Age Ageing. 2006 Jan;35(1):53-60. doi: 10.1093/ageing/afi206. Epub 2005 Oct 20.

Abstract

BACKGROUND

delirium is a frequent adverse consequence of hospitalisation for older patients, but there has been little research into its prevention. A recent study of Hospital in the Home (admission substitution) noted less delirium in the home-treated group.

SETTING

a tertiary referral teaching hospital in Sydney, Australia.

METHODS

we randomised 104 consecutive patients referred for geriatric rehabilitation to be treated in one of two ways, either in Hospital in the Home (early discharge) or in hospital, in a rehabilitation ward. We compared the occurrence of delirium measured by the confusion assessment method. Secondary outcome measures were length of stay, hospital bed days, cost of acute care and rehabilitation, functional independence measure (FIM), Mini-Mental State Examination (MMSE) and geriatric depression score (GDS) assessed on discharge and at 1- and 6-month follow-up and patient satisfaction.

RESULTS

the home group had lower odds of developing delirium during rehabilitation [odds ratio (OR) = 0.17; 95% confidence interval 0.03-0.65], shorter duration of rehabilitation (15.97 versus 23.09 days; P = 0.0164) and used less hospital bed days (20.31 versus 40.09, P < or = 0.0001).

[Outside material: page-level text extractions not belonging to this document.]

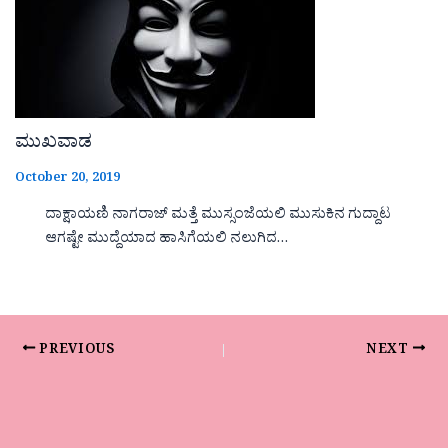
ಮುಖವಾಡ
October 20, 2019
ದಾಕ್ಷಾಯಣಿ ನಾಗರಾಜ್ ಮತ್ತೆ ಮುಸ್ಸಂಜೆಯಲಿ ಮುಸುಕಿನ ಗುದ್ದಾಟ
ಆಗಷ್ಟೇ ಮುದ್ದೆಯಾದ ಹಾಸಿಗೆಯಲಿ ನಲುಗಿದ…
PREVIOUS
NEXT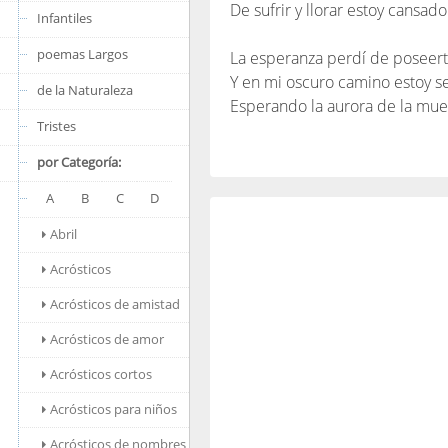
De sufrir y llorar estoy cansado
Infantiles
poemas Largos
La esperanza perdí de poseert
Y en mi oscuro camino estoy s
de la Naturaleza
Esperando la aurora de la mue
Tristes
por Categoría:
A
B
C
D
Abril
Acrósticos
Acrósticos de amistad
Acrósticos de amor
Acrósticos cortos
Acrósticos para niños
Acrósticos de nombres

The cost was lower for the acute plus rehabilitation phases (7,680 pounds versus 10,598 pounds; P = 0.0109) and the rehabilitation phase alone (2,523 pounds versus 6,100 pounds; P < or = 0.0001). There was no difference in FIM, MMSE or GDS scores. the home group was more satisfied (P = 0.0057).

CONCLUSIONS

home rehabilitation for frail elderly after acute hospitalisation is a viable option for selected patients and is associated with a lower risk of delirium, greater patient satisfaction, lower cost and more efficient hospital bed use.

摘要

背景

谵妄是老年患者住院常见的不良后果,但对其预防的研究较少。最近一项关于居家医院(住院替代模式)的研究指出,居家治疗组的谵妄发生率较低。

地点

澳大利亚悉尼的一家三级转诊教学医院。

方法

我们将104例连续转诊接受老年康复治疗的患者随机分为两组,分别采用居家医院(早期出院)或在医院康复病房两种治疗方式之一。我们通过谵妄评估方法比较谵妄的发生率。次要结局指标包括住院时间、住院天数、急性护理和康复费用、功能独立性测量(FIM)、简易精神状态检查表(MMSE)以及出院时、1个月和6个月随访时评估的老年抑郁量表(GDS)和患者满意度。

结果

居家组在康复期间发生谵妄的几率较低[优势比(OR)=0.17;95%置信区间0.03 - 0.65],康复时间较短(15.97天对23.09天;P = 0.0164),住院天数较少(20.31天对40.09天,P≤0.0001)。急性加康复阶段的费用较低(7680英镑对10598英镑;P = 0.0109),仅康复阶段的费用也较低(2523英镑对6100英镑;P≤0.0001)。FIM、MMSE或GDS评分无差异。居家组更满意(P = 0.0057)。

结论

急性住院后的体弱老年人居家康复对部分患者是一种可行的选择,且与谵妄风险较低、患者满意度更高、成本更低以及医院床位使用更高效相关。